[Supplied records]:
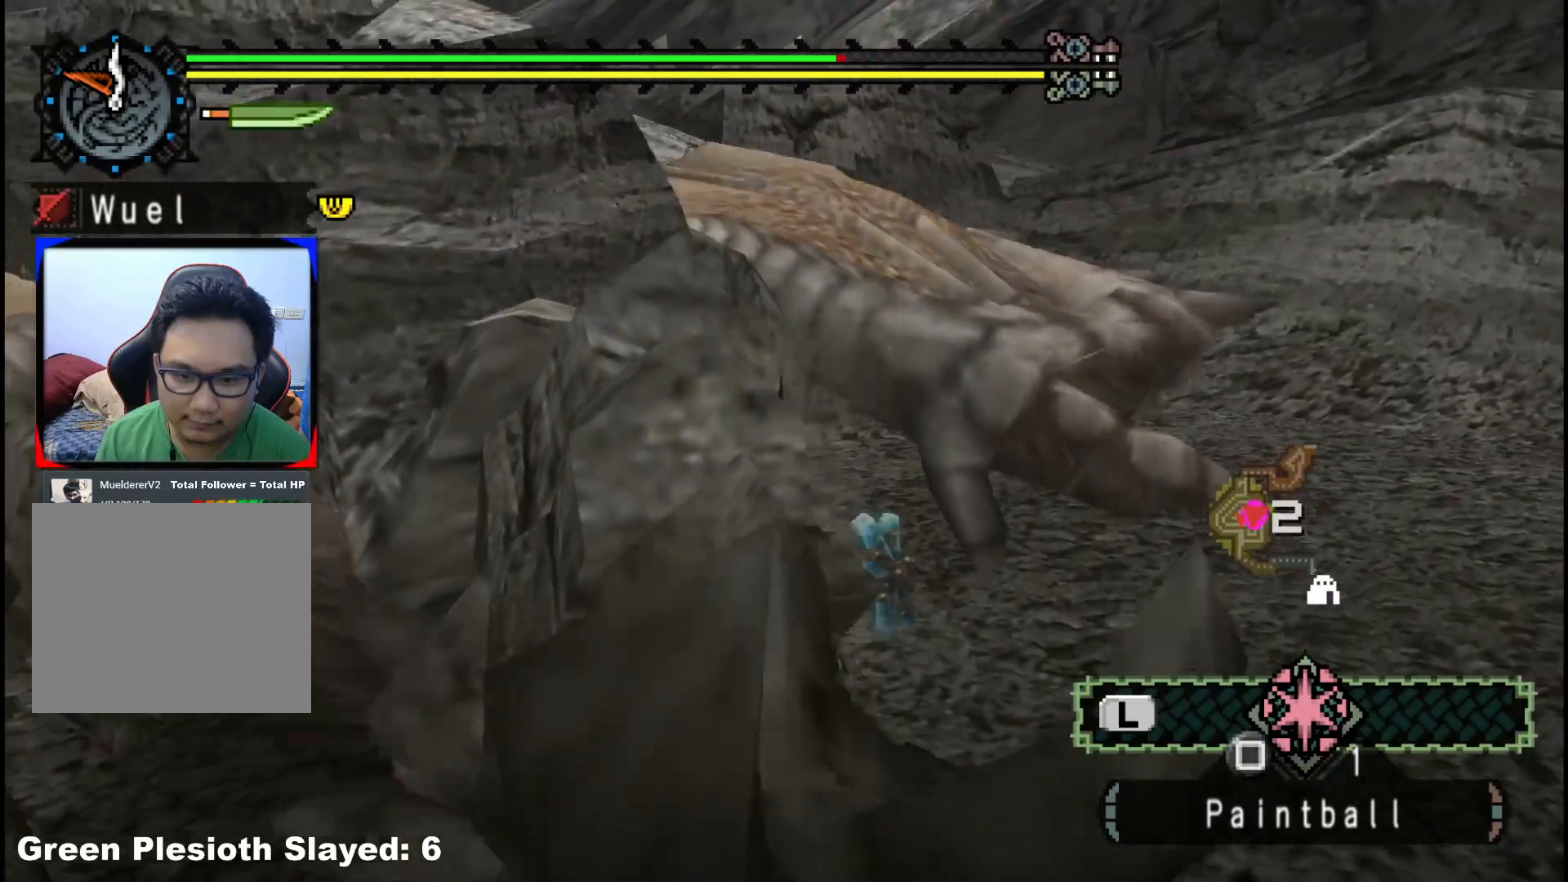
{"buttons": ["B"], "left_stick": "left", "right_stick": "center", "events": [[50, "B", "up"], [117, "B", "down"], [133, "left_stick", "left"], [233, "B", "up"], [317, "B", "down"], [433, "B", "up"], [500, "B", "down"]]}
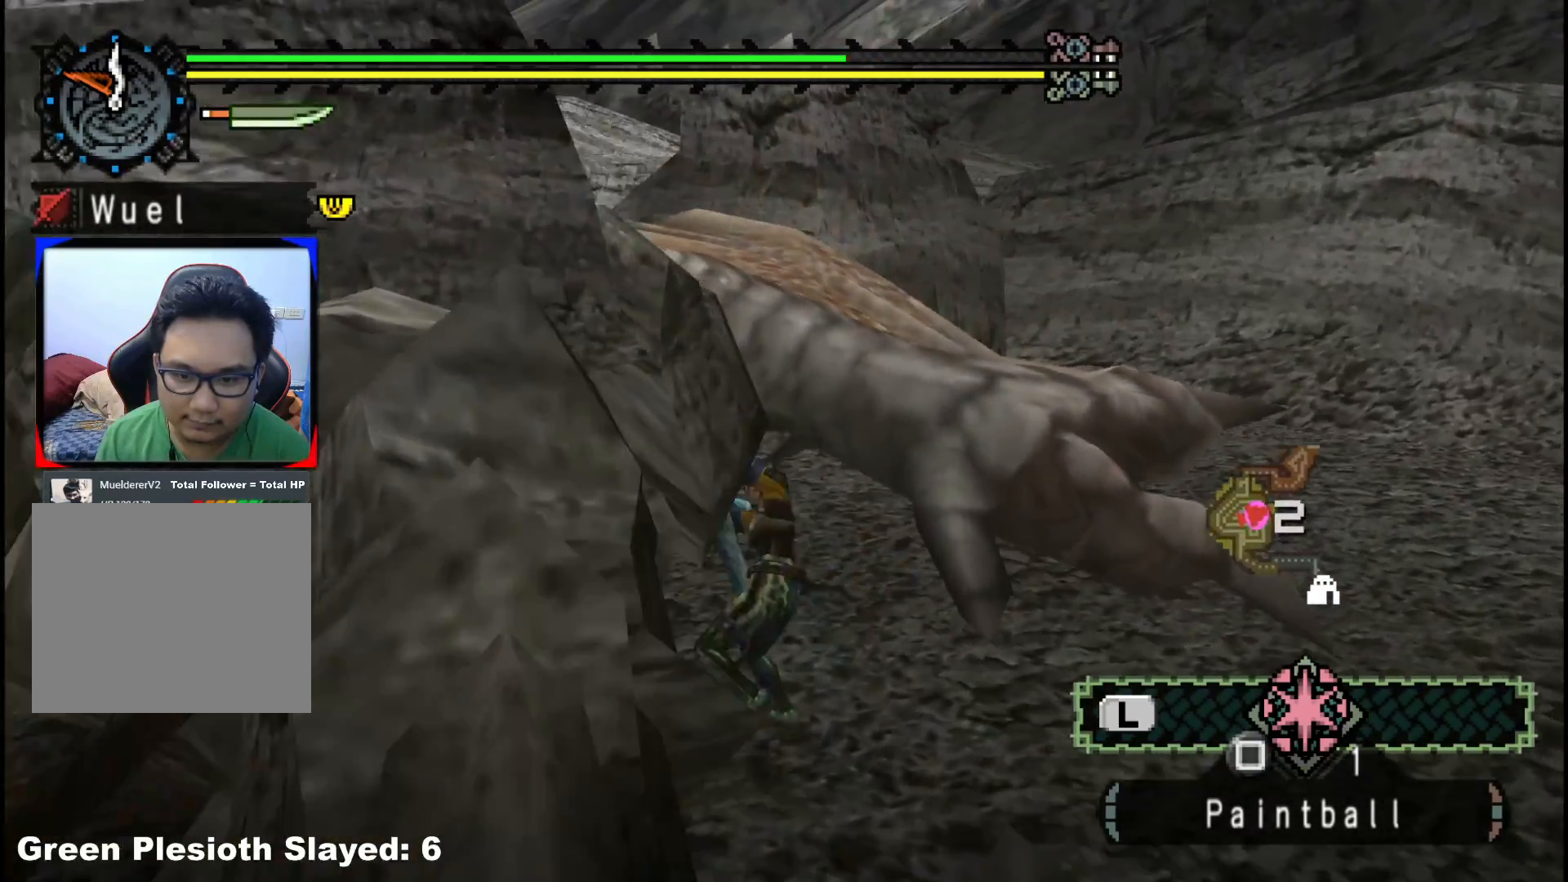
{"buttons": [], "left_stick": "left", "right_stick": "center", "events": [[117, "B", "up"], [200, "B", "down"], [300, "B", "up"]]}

---

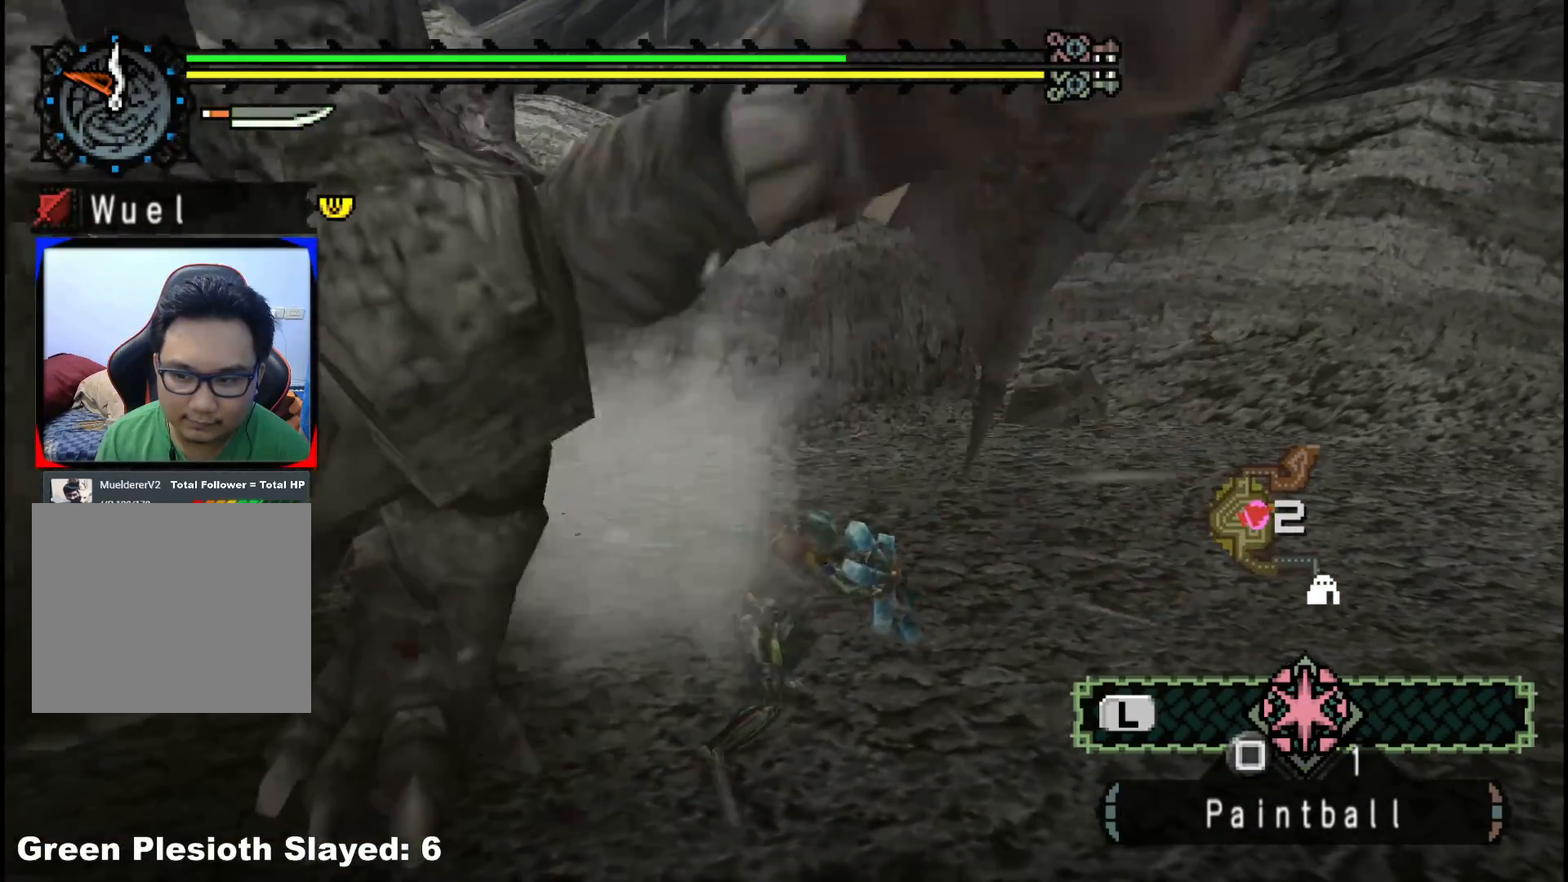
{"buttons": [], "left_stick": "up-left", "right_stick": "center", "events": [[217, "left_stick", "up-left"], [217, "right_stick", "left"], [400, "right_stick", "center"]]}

[Task objective]:
Search the listing above for lines containing "down", and copy them.

[Answer space]:
{"buttons": ["B"], "left_stick": "left", "right_stick": "center", "events": [[50, "B", "up"], [117, "B", "down"], [133, "left_stick", "left"], [233, "B", "up"], [317, "B", "down"], [433, "B", "up"], [500, "B", "down"]]}
{"buttons": [], "left_stick": "left", "right_stick": "center", "events": [[117, "B", "up"], [200, "B", "down"], [300, "B", "up"]]}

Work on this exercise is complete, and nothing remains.